Friday 7 November 2014

Dancing with Bats- Sunday June 25th, 1995--When Will We Dance Again?







In my late teens/early twenties my mother bought a push button accordion at an antique shop because she thought it was too beautiful to leave there. She didn't know how to play but over the course of many a summer's evening she taught herself the basics out on the back deck. Perhaps this was to the neighbour's chagrin, but certainly to my own delight. 


On warm evenings I would join her to sit in the dark and listen to the crooning of her accordion. It often matched how I felt--melodramatic and a little off key. We would sit and rock on the rocking bench and watch as the bats, beloved night sky dancers of my childhood, swooped swallow- like from tree to eave. There was a rhythm to those evenings of my late youth that I have yet to match in adulthood.

This morning, while sorting through old plastic bins in my garage to donate (for worm composters ) to a fantastic gardening research project my oldest daughter is involved in  I discovered an old journal with a brief entry about one such summer night.

The entry went like this:

Sunday June 25th /95

(Tonight) Just now I danced with the graceful bats to the melodious music of the wind in the trees. And not just any wind, but the warm wind of a beautiful June night.

At first I just sat and watched the bats, a glorious summer's eve pastime, but then I was beckoned to dance in the cool dew.

The dusky blue sky growing darker as I danced- such a perfect, perfect feeling- such a perfect, perfect evening. I know days and sights such as these are good for the soul but tonight I really truly felt it- in  my soul- 

Just run and dance with the bats and the wind but do not dance it away- no, please let these summer evening's stay alive in me forever.

I am trying to recall the last time I saw a bat in my parent's yard, or anywhere but I can't. It has been years. Little did I know when I wrote the entry in '95 that bats on the East Coast would soon become decimated by a fungal infection called  White Nose Syndrome. Nor did I know then that for  many years I would forget how to dance in the dew. 
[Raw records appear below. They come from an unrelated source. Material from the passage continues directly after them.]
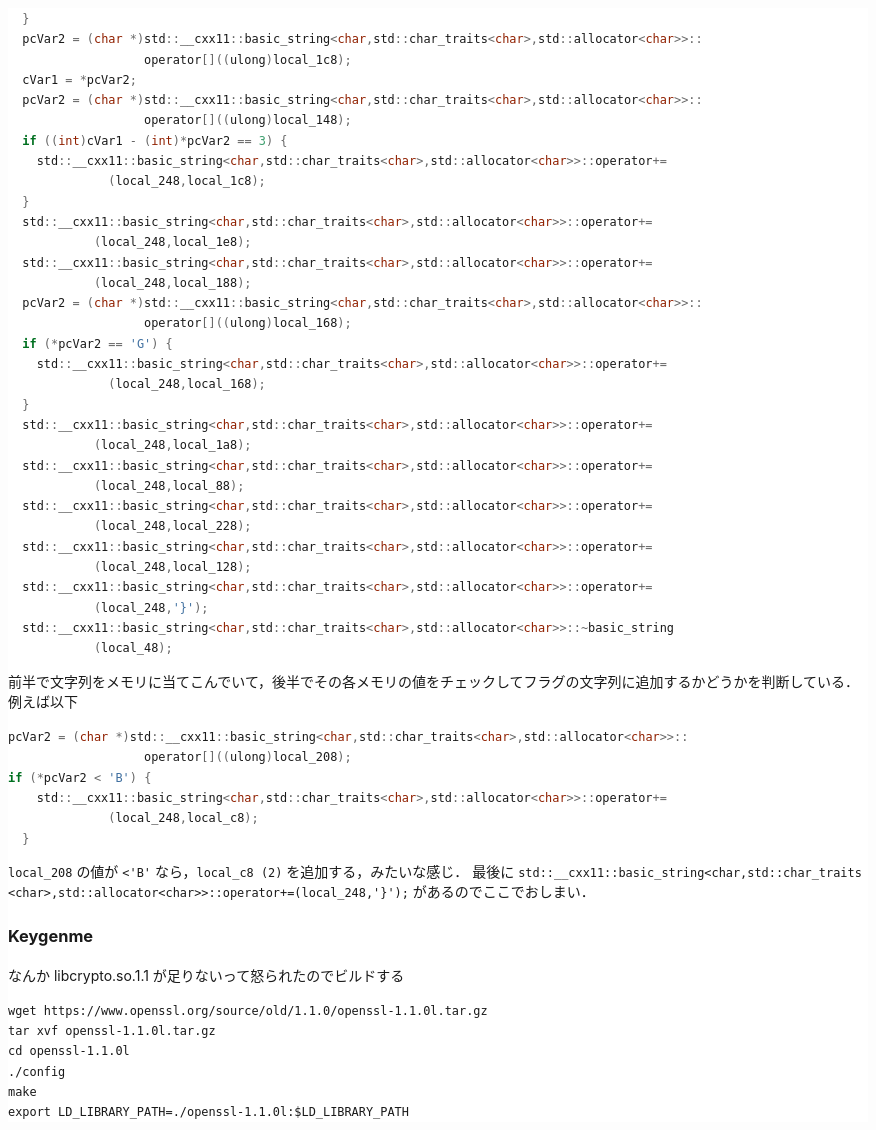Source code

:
 ```C
  }
  pcVar2 = (char *)std::__cxx11::basic_string<char,std::char_traits<char>,std::allocator<char>>::
                   operator[]((ulong)local_1c8);
  cVar1 = *pcVar2;
  pcVar2 = (char *)std::__cxx11::basic_string<char,std::char_traits<char>,std::allocator<char>>::
                   operator[]((ulong)local_148);
  if ((int)cVar1 - (int)*pcVar2 == 3) {
    std::__cxx11::basic_string<char,std::char_traits<char>,std::allocator<char>>::operator+=
              (local_248,local_1c8);
  }
  std::__cxx11::basic_string<char,std::char_traits<char>,std::allocator<char>>::operator+=
            (local_248,local_1e8);
  std::__cxx11::basic_string<char,std::char_traits<char>,std::allocator<char>>::operator+=
            (local_248,local_188);
  pcVar2 = (char *)std::__cxx11::basic_string<char,std::char_traits<char>,std::allocator<char>>::
                   operator[]((ulong)local_168);
  if (*pcVar2 == 'G') {
    std::__cxx11::basic_string<char,std::char_traits<char>,std::allocator<char>>::operator+=
              (local_248,local_168);
  }
  std::__cxx11::basic_string<char,std::char_traits<char>,std::allocator<char>>::operator+=
            (local_248,local_1a8);
  std::__cxx11::basic_string<char,std::char_traits<char>,std::allocator<char>>::operator+=
            (local_248,local_88);
  std::__cxx11::basic_string<char,std::char_traits<char>,std::allocator<char>>::operator+=
            (local_248,local_228);
  std::__cxx11::basic_string<char,std::char_traits<char>,std::allocator<char>>::operator+=
            (local_248,local_128);
  std::__cxx11::basic_string<char,std::char_traits<char>,std::allocator<char>>::operator+=
            (local_248,'}');
  std::__cxx11::basic_string<char,std::char_traits<char>,std::allocator<char>>::~basic_string
            (local_48);
```

前半で文字列をメモリに当てこんでいて，後半でその各メモリの値をチェックしてフラグの文字列に追加するかどうかを判断している．
例えば以下

```C
pcVar2 = (char *)std::__cxx11::basic_string<char,std::char_traits<char>,std::allocator<char>>::
                   operator[]((ulong)local_208);
if (*pcVar2 < 'B') {
    std::__cxx11::basic_string<char,std::char_traits<char>,std::allocator<char>>::operator+=
              (local_248,local_c8);
  }
```

```local_208``` の値が ```<'B'``` なら，```local_c8 (2)``` を追加する，みたいな感じ．
最後に ```std::__cxx11::basic_string<char,std::char_traits<char>,std::allocator<char>>::operator+=(local_248,'}');``` があるのでここでおしまい．

### Keygenme

なんか libcrypto.so.1.1 が足りないって怒られたのでビルドする

```shell
wget https://www.openssl.org/source/old/1.1.0/openssl-1.1.0l.tar.gz
tar xvf openssl-1.1.0l.tar.gz
cd openssl-1.1.0l
./config
make
export LD_LIBRARY_PATH=./openssl-1.1.0l:$LD_LIBRARY_PATH
```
This past summer, I for a fleeting instant thought I saw one of those dark angels flit across my path. I can only hope that we shall one day meet again and share another dance. In the meantime I will put up a bat box in my yard as a hopeful measure and I will try to pay attention when I feel beckoned by the wind to dance.

Jill

Why Stealing Tomorrow?
This morning in my living room my three kids (14, 11 and 9 years old) were figuring out together how to sing and  play this song on the guitar and piano. When I heard them it made me want to dance again barefoot in the dew.